What Almost Famous can still teach us about music criticism
Cameron Crowe’s Oscar-winning, semi-autobiographical music drama plays as an entertaining, poignant testament to the value of criticism that still endures a quarter of a century later.
Image courtesy of Columbia/DreamWorks
Anyone who knows me knows I’m a hater. Ever since I was a kid, I’d constantly notice and complain about the smallest things that others had no problem with. My autistic hypersensitivities likely motivated a lot of this innate preternatural discomfort, but, on the flip side, it informed how seriously I took the things I loved. I’d consume, study, and ramble constantly about pop culture, but to help cohere and anchor my scrambled thoughts, I developed an intense, scholarly interest in writing about them. Even though I’m still sometimes skeptical about expressing a strong opinion on a film or an album, especially around friends or strangers who seem much more inclined to be generous and flattering, I’ve come to embrace hating as a valuable, alternative form of enthusiasm. To me, there’s actually a lot of joy in having an outlet to shit-talk and properly process, contextualize, articulate, and document my feelings about whatever I’m watching or listening to. Even if I don’t necessarily like or agree with the execution, critique helps me stay more present with a work of art by considering all the elements that went into making it.

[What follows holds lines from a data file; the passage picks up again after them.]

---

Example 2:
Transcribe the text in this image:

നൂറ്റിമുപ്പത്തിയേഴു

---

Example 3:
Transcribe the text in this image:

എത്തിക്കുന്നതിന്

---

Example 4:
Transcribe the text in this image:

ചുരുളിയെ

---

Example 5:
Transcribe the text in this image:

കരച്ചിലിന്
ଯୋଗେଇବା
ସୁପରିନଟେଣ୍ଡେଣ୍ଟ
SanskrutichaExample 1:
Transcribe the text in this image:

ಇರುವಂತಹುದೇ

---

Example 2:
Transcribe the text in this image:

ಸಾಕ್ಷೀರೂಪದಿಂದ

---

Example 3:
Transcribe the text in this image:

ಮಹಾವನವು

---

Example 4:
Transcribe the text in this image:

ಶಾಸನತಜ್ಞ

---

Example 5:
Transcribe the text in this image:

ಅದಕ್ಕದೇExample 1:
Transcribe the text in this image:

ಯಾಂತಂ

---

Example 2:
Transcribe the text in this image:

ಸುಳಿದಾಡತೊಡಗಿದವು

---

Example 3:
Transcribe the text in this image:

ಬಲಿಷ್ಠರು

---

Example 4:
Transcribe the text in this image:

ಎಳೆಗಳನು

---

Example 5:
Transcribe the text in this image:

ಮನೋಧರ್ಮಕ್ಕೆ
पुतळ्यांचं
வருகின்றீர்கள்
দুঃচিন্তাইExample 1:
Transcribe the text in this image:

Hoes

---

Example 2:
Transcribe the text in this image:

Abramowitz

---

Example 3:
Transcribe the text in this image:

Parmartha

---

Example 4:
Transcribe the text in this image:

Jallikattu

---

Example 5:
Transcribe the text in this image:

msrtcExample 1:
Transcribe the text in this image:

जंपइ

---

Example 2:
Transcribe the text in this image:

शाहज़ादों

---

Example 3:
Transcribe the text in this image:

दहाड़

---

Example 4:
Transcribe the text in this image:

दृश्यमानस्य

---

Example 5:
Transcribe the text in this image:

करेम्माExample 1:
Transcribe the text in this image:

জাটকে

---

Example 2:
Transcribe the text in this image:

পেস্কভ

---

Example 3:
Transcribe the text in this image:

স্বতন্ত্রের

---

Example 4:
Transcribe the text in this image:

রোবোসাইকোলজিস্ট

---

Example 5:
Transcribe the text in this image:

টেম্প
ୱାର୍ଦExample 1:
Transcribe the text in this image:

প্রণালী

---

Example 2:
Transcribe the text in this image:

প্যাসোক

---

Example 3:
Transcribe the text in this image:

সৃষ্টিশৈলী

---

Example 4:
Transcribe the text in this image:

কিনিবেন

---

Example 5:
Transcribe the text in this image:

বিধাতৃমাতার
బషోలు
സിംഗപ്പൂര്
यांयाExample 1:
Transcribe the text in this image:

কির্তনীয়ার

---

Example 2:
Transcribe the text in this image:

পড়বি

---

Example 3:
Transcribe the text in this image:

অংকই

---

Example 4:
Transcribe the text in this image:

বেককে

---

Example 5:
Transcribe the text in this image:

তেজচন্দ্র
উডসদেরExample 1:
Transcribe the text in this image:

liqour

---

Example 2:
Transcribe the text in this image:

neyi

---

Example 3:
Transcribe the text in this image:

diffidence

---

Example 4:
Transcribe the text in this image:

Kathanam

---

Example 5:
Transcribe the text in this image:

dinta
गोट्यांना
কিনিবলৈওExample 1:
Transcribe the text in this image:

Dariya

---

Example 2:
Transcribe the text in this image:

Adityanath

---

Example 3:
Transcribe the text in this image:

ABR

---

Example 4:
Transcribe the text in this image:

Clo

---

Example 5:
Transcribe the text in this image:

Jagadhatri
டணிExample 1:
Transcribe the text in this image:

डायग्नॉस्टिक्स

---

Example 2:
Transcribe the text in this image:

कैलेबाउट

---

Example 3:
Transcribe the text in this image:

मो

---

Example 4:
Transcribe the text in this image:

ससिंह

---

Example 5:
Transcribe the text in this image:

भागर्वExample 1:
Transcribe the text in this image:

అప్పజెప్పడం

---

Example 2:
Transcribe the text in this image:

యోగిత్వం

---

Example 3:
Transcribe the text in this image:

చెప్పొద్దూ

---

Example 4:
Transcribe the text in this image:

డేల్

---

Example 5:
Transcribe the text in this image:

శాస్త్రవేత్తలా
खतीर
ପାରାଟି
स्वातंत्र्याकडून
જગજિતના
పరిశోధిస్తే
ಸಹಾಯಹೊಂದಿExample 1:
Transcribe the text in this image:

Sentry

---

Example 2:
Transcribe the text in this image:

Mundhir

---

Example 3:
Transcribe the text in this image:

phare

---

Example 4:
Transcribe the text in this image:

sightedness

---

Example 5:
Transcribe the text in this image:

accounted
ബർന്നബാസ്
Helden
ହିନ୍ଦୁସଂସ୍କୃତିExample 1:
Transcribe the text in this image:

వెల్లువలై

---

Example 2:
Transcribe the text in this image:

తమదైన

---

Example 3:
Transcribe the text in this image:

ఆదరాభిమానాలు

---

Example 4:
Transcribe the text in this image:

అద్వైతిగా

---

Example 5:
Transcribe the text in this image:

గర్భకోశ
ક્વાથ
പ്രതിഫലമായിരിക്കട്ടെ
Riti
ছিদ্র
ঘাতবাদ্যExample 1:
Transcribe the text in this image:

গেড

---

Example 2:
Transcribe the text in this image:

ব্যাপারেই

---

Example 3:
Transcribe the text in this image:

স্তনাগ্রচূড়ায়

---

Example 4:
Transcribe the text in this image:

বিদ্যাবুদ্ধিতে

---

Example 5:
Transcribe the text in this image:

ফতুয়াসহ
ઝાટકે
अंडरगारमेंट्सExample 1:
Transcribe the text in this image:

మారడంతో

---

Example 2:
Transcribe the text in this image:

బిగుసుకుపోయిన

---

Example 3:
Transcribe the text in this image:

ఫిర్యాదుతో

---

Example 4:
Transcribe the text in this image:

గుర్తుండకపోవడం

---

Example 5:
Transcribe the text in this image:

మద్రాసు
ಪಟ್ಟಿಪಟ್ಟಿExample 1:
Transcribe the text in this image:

That’s something I feel most people misunderstand about criticism. While some critics are certainly capable of indulging in contrarian viewpoints, most aren’t simply trying to dismiss or lambast for the sake of it. They just care so deeply and are so passionate about the mediums they love that they’re willing to hold them to a higher standard. This is also precisely why I love Cameron Crowe’s Almost Famous, which was nominated for three Oscars and rightfully won Best Original Screenplay. In basing the film’s plot on his experience as a teen reporter for Rolling Stone in the ‘70s, Crowe recognized the importance of the artist-critic relationship and how one can’t exist without the other, despite their clashing ideologies. Having worked as both a critic and filmmaker over the past several years, I’ve found Almost Famous to be particularly effective in the way it captures the complexity of writing about people who fear scrutiny due to how much their success rests on the way their work is perceived.

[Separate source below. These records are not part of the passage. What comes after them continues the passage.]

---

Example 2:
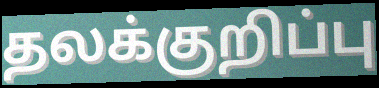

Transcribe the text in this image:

தலக்குறிப்பு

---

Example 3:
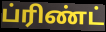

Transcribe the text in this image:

ப்ரிண்ட்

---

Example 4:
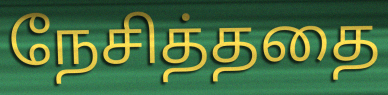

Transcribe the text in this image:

நேசித்ததை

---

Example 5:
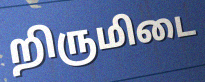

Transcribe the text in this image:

றிருமிடை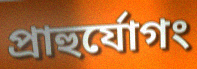
প্রাহুর্যোগং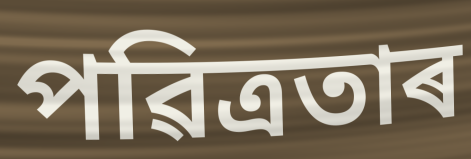
পৱিত্ৰতাৰ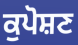
ਕੁਪੋਸ਼ਣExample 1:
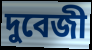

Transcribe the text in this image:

দুবেজী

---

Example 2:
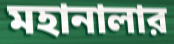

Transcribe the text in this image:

মহানালার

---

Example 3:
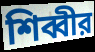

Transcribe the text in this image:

শিব্বীর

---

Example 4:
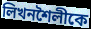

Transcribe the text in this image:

লিখনশৈলীকে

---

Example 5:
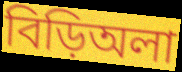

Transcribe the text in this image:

বিড়িঅলা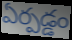
ఏర్పడ్డం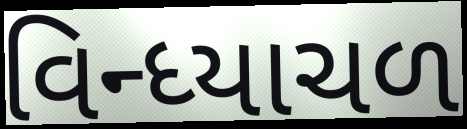
વિન્ધ્યાચળ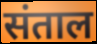
संतालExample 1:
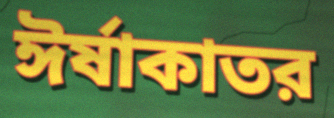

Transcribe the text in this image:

ঈর্ষাকাতর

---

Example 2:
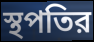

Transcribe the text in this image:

স্থপতির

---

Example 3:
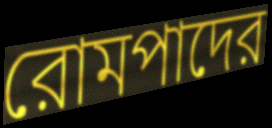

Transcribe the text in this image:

রোমপাদের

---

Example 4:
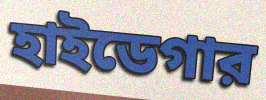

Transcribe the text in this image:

হাইডেগার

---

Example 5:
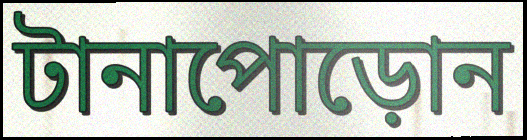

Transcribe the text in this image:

টানাপোড়োন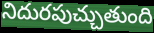
నిదురపుచ్చుతుంది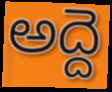
అద్దెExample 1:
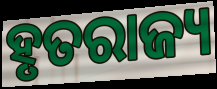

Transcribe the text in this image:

ହୃତରାଜ୍ୟ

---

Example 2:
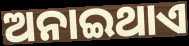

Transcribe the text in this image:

ଅନାଇଥାଏ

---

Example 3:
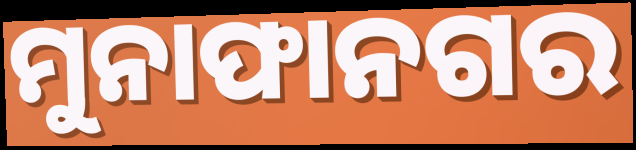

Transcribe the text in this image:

ମୁନାଫାନଗର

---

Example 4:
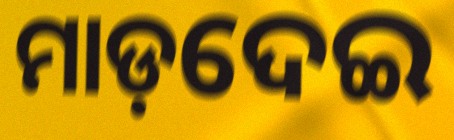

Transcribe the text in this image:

ମାଡ଼ଦେଇ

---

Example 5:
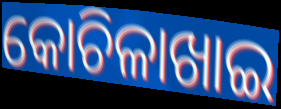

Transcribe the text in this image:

କୋଚିଳାଖାଇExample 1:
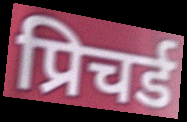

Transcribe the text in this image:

प्रिचर्ड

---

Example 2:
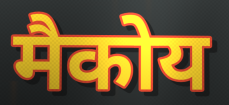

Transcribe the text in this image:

मैकोय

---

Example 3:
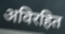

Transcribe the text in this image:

अविरहित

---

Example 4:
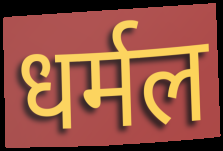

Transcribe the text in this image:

धर्मल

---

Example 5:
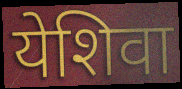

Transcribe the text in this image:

येशिवाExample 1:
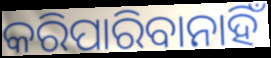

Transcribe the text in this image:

କରିପାରିବାନାହିଁ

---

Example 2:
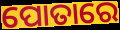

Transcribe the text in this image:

ପୋତାରେ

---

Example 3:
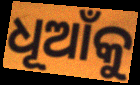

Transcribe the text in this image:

ଧୂଆଁକୁ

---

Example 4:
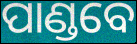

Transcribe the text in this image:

ପାଣ୍ଡବେ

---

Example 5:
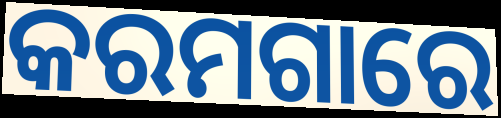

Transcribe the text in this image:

କରମଗାରେ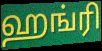
ஹங்ரி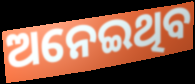
ଅନେଇଥିବ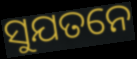
ସୁଯତନେ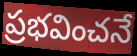
ప్రభవించనే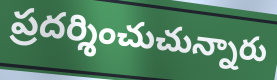
ప్రదర్శించుచున్నారు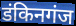
डंकिनगंज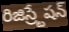
రిజిస్ర్టేషన్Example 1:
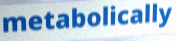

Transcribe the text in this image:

metabolically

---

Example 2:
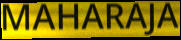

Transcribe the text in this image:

MAHARAJA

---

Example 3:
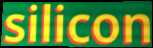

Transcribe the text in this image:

silicon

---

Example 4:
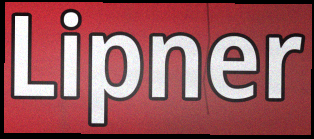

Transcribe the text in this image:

Lipner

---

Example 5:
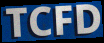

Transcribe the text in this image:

TCFD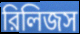
রিলিজস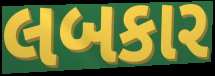
લબકારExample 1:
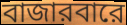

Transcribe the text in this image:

বাজারবারে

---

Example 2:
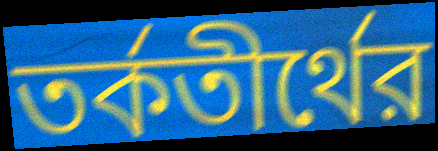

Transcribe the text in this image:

তর্কতীর্থের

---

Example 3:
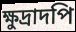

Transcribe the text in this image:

ক্ষুদ্রাদপি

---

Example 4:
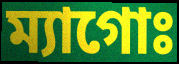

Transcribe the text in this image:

ম্যাগোঃ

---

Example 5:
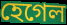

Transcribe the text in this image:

হেগেলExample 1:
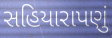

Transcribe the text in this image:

સહિયારાપણું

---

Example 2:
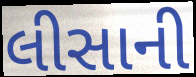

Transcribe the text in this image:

લીસાની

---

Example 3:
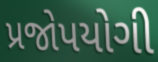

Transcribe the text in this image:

પ્રજોપયોગી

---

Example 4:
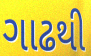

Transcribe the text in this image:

ગાઢથી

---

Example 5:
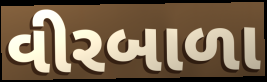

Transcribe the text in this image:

વીરબાળાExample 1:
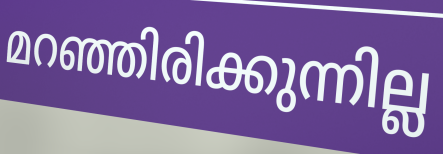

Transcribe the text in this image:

മറഞ്ഞിരിക്കുന്നില്ല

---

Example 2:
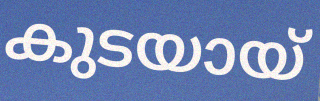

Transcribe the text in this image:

കുടയായ്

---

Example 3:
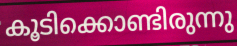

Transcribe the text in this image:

Such an experience feels especially relevant to the time we’re living in, in which people have become increasingly hostile and incurious towards criticism. Stan culture has completely dominated and distorted how we consume and discuss entertainment now. In the music world specifically, stans have gone so far as to harass and dox critics for not writing effusive enough reviews for albums by their faves (I encountered the former first-hand after panning Kesha’s Period last year). And with greater access to interact with their followers, musicians and artists have more leeway than ever to hound critics for not loving their work, to corral their fans to dogpile on them, and to even question the need for criticism altogether. It was especially maddening seeing Alaina Moore from Tennis, a band whose work I’ve enjoyed and whose final album I reviewed for Paste (positively, mind you), post on Instagram about her confusion as to why I said it wasn’t as good as a previous album of theirs that Paste had given a lower rating, despite the fact that a different writer wrote that review.
In addition to stan culture, this wave of depressingly common, exasperatingly narrow-minded antagonism toward criticism can be chalked up to declining media literacy, a preciousness around the arts as our industries conglomerate and our government defund creative institutions, and a defensive response to the Blog Era’s punching down. Consequently, critics have gone softer in their reviews and outlets like the very one Almost Famous depicts have become guilty of catering to the egos of the artists they write about. It’s a shame, considering that music critics have been largely and crucially responsible for helping me discover albums I hadn’t considered, deepen my admiration for ones I already loved, and validate my ire around ones I loathed. This is why Almost Famous remains such an important text: it is an earnest, loving ode to both the intellectual and emotional appreciation of music, which Crowe brings to vivid life with an equally entertaining and moving narrative.